### Task item A
List every ingredient in the orange pudding cake recipe, with its amount.
### Task item B
Copy the orange pudding cake recipe from "Preheat oven to" up to and including "juice from oranges.", replacing "gratin" with "casserole".

A light and citrusy pudding cake made with fresh oranges, creating a delicate dessert that separates into a fluffy cake layer and creamy custard bottom while baking. Perfect blend of orange and lemon flavors with a golden finish.

6 servings
1 hr 10 min
Published October 4, 2025

Ingredients

  • •2 whole large navel oranges
  • •⅓ cup sugar
  • •¼ cup all-purpose flour
  • •¼ teaspoon salt
  • •3 whole large eggs, separated
  • •1 cup whole milk
  • •½ stick unsalted butter
  • •2 tablespoons fresh lemon juice

Cooking Instructions

  1. 1.

    Preheat oven to 350°F with rack in middle. Butter a 1 1/2-quart gratin or other shallow baking dish.

    5 min

  2. 2.

    Finely grate 2 teaspoons zest from 1 orange, then squeeze 1/2 cup juice from oranges.

    5 min

  3. 3.

    Whisk together sugar, flour, and salt in a large bowl.

    2 min

  4. 4.

    Whisk together yolks, milk, butter, zest, orange juice, and lemon juice in a small bowl and add to flour mixture, whisking until just combined.

    5 min

  5. 5.

    Beat egg whites in another large bowl with an electric mixer until they hold soft peaks. Stir about one fourth of whites into batter to lighten, then fold in remaining whites gently but thoroughly (batter will be thin).

    8 min

  6. 6.

    Pour into baking dish and bake in a hot water bath until puffed and golden, 40 to 45 minutes. Transfer to a rack. Serve warm or at room temperature.

### Stored data
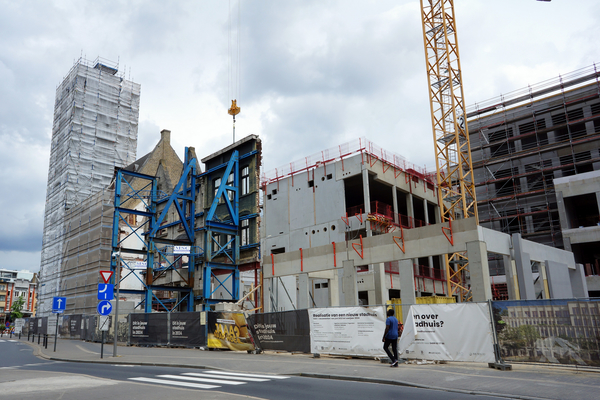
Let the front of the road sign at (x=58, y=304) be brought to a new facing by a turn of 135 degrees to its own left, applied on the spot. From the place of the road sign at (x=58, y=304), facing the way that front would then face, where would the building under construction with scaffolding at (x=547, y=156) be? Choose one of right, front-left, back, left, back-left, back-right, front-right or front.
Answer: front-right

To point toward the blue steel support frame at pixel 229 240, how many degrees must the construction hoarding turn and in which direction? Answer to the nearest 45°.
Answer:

### Response box A
- 2 whole large navel oranges
- ⅓ cup sugar
- ¼ cup all-purpose flour
- ¼ teaspoon salt
- 3 whole large eggs, separated
- 1 cup whole milk
- ½ stick unsalted butter
- 2 tablespoons fresh lemon juice

### Response box B
Preheat oven to 350°F with rack in middle. Butter a 1 1/2-quart casserole or other shallow baking dish.

    5 min

  2. 2.

    Finely grate 2 teaspoons zest from 1 orange, then squeeze 1/2 cup juice from oranges.